Search code examples
sqloracle-databasesampledata-generationpopulation

Random data sampling with oracle sql, data generation


i need to generate some sample data from a population. I want to do this with an SQL query on an Oracle 11g database.

Here is a simple working example with population size 4 and sample size 2:

with population as (
    select 1 as val from dual union all 
    select 2 from dual union all 
    select 3 from dual union all 
    select 4 from dual)

select val from (
    select val, dbms_random.value(0,10) AS RANDORDER 
    from  population 
    order by randorder) 
where rownum <= 2

(the oracle sample() funtion didn't work in connection with the WITH-clause for me)

But now I, I want to "upscale" or multiply my sample data.
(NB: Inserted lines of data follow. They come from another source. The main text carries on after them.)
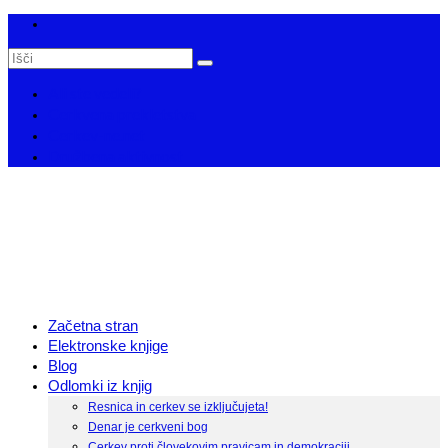
Search
for:
Ali ste vedeli?
Cerkvena prekletstva
Cerkev-ne.net
Družbena aktivnost
Začetna stran
Elektronske knjige
Blog
Odlomki iz knjig
Resnica in cerkev se izključujeta!
Denar je cerkveni bog
Cerkev proti človekovim pravicam in demokraciji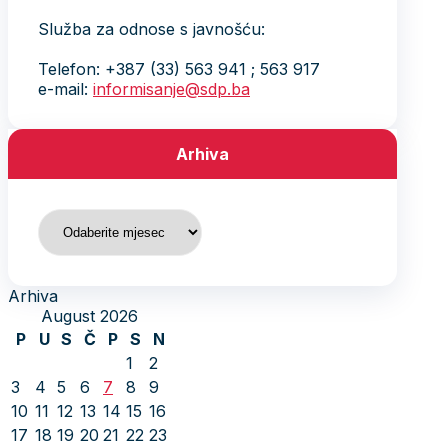
Služba za odnose s javnošću:
Telefon: +387 (33) 563 941 ; 563 917
e-mail:
informisanje@sdp.ba
Arhiva
Arhiva
Arhiva
August 2026
P
U
S
Č
P
S
N
1
2
3
4
5
6
7
8
9
10
11
12
13
14
15
16
17
18
19
20
21
22
23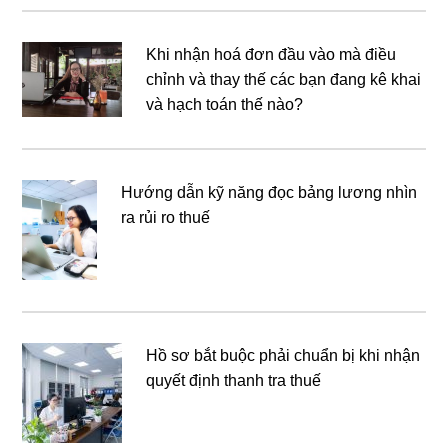
Khi nhận hoá đơn đầu vào mà điều
chỉnh và thay thế các bạn đang kê khai
và hạch toán thế nào?
Hướng dẫn kỹ năng đọc bảng lương nhìn
ra rủi ro thuế
Hồ sơ bắt buộc phải chuẩn bị khi nhận
quyết định thanh tra thuế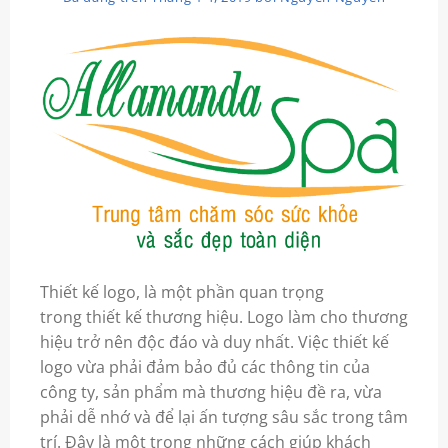
Thiết kế logo, là một phần quan trọng
trong
thiết kế thương hiệu
. Logo làm cho thương
hiệu trở nên độc đáo và duy nhất. Việc thiết kế
logo vừa phải đảm bảo đủ các thông tin của
công ty, sản phẩm mà thương hiệu đề ra, vừa
phải dễ nhớ và để lại ấn tượng sâu sắc trong tâm
trí. Đây là một trong những cách giúp khách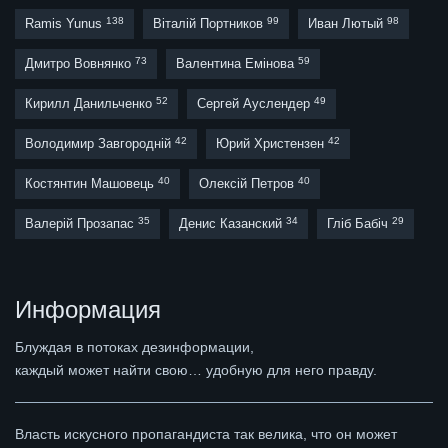
138
99
98
Ramis Yunus
Віталій Портников
Иван Лютый
73
59
Дмитро Вовнянко
Валентина Емінова
52
49
Кирилл Данильченко
Сергей Ауслендер
42
42
Володимир Завгородній
Юрий Христензен
40
40
Костянтин Машовець
Олексій Петров
35
34
29
Валерій Прозапас
Денис Казанский
Гліб Бабіч
Информация
Блуждая в потоках дезинформации,
каждый может найти свою… удобную для него правду.
Власть искусного пропагандиста так велика, что он может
So that I can get something like 150 % sample data of the population data (population size 4 and sample size 6, e.g.)

Is there a good way to achieve this with an SQL query?


Solution

  • The solution depends, if you want all rows from first initial set(s) and random additional rows from last one then use:

    with params(size_, sample_) as (select 4, 6 from dual)
    select val 
      from (
        select mod(level - 1, size_) + 1 val, sample_,
               case when level <= size_ * floor(sample_ / size_) then 0 
                    else dbms_random.value() 
               end rand
          from params
          connect by level <= size_ * ceil(sample_ / size_)
          order by rand)
      where rownum <= sample_
    

    But if you allow possibility of result like (1, 1, 2, 2, 3, 3), where some values may not appear at all in output (here 4) then use this:

    with params(size_, sample_) as (select 4, 6 from dual)
    select val 
      from (
        select mod(level - 1, size_) + 1 val, sample_, dbms_random.value() rand
          from params
          connect by level <= size_ * ceil(sample_ / size_)
          order by rand)
      where rownum <= sample_
    

    How it works? We build set of (1, 2, 3, 4) as many times as it results from division sample / size. Then we assign random values. In first case I assign 0 to first set(s), so they will be in output for sure, and random values to last set. In second case randoms are assigned to all rows.